#### DATASET ####

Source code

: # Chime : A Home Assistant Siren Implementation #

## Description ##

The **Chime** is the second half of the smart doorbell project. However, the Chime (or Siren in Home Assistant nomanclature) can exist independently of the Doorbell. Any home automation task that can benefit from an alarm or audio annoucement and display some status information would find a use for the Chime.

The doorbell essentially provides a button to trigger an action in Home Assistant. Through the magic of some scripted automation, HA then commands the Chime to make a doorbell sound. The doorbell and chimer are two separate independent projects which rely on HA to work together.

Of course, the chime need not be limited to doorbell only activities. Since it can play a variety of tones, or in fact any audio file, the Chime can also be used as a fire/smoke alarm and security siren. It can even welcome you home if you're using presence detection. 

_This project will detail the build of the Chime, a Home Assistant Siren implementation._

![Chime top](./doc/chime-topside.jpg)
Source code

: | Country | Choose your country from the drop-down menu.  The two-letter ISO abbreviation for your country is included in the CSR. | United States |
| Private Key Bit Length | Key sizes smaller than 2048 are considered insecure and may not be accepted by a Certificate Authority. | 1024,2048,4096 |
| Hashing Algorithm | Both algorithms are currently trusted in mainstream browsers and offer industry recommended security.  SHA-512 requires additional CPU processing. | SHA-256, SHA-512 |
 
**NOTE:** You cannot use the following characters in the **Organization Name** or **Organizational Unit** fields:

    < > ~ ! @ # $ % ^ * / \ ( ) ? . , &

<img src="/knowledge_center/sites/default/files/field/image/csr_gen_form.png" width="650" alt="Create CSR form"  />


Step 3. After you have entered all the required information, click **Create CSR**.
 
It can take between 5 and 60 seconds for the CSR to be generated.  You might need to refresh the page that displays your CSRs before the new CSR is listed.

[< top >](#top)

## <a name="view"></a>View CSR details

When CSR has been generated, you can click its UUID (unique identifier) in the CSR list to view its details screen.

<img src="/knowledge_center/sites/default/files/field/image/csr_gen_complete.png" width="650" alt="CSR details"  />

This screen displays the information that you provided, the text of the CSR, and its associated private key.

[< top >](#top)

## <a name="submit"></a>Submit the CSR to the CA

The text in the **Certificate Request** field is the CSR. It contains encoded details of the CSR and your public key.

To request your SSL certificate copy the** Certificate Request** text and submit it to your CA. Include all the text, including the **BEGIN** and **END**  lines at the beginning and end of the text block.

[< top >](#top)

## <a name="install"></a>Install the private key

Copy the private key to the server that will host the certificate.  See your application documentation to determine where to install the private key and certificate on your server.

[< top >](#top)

####

◆ **REQUEST**: Copy out all of the records above character for character, changing nothing.

◆ **SOLUTION TO THIS EXERCISE**:
Source code

: # Chime : A Home Assistant Siren Implementation #

## Description ##

The **Chime** is the second half of the smart doorbell project. However, the Chime (or Siren in Home Assistant nomanclature) can exist independently of the Doorbell. Any home automation task that can benefit from an alarm or audio annoucement and display some status information would find a use for the Chime.

The doorbell essentially provides a button to trigger an action in Home Assistant. Through the magic of some scripted automation, HA then commands the Chime to make a doorbell sound. The doorbell and chimer are two separate independent projects which rely on HA to work together.

Of course, the chime need not be limited to doorbell only activities. Since it can play a variety of tones, or in fact any audio file, the Chime can also be used as a fire/smoke alarm and security siren. It can even welcome you home if you're using presence detection. 

_This project will detail the build of the Chime, a Home Assistant Siren implementation._

![Chime top](./doc/chime-topside.jpg)
Source code

: | Country | Choose your country from the drop-down menu.  The two-letter ISO abbreviation for your country is included in the CSR. | United States |
| Private Key Bit Length | Key sizes smaller than 2048 are considered insecure and may not be accepted by a Certificate Authority. | 1024,2048,4096 |
| Hashing Algorithm | Both algorithms are currently trusted in mainstream browsers and offer industry recommended security.  SHA-512 requires additional CPU processing. | SHA-256, SHA-512 |
 
**NOTE:** You cannot use the following characters in the **Organization Name** or **Organizational Unit** fields:

    < > ~ ! @ # $ % ^ * / \ ( ) ? . , &

<img src="/knowledge_center/sites/default/files/field/image/csr_gen_form.png" width="650" alt="Create CSR form"  />


Step 3. After you have entered all the required information, click **Create CSR**.
 
It can take between 5 and 60 seconds for the CSR to be generated.  You might need to refresh the page that displays your CSRs before the new CSR is listed.

[< top >](#top)

## <a name="view"></a>View CSR details

When CSR has been generated, you can click its UUID (unique identifier) in the CSR list to view its details screen.

<img src="/knowledge_center/sites/default/files/field/image/csr_gen_complete.png" width="650" alt="CSR details"  />

This screen displays the information that you provided, the text of the CSR, and its associated private key.

[< top >](#top)

## <a name="submit"></a>Submit the CSR to the CA

The text in the **Certificate Request** field is the CSR. It contains encoded details of the CSR and your public key.

To request your SSL certificate copy the** Certificate Request** text and submit it to your CA. Include all the text, including the **BEGIN** and **END**  lines at the beginning and end of the text block.

[< top >](#top)

## <a name="install"></a>Install the private key

Copy the private key to the server that will host the certificate.  See your application documentation to determine where to install the private key and certificate on your server.

[< top >](#top)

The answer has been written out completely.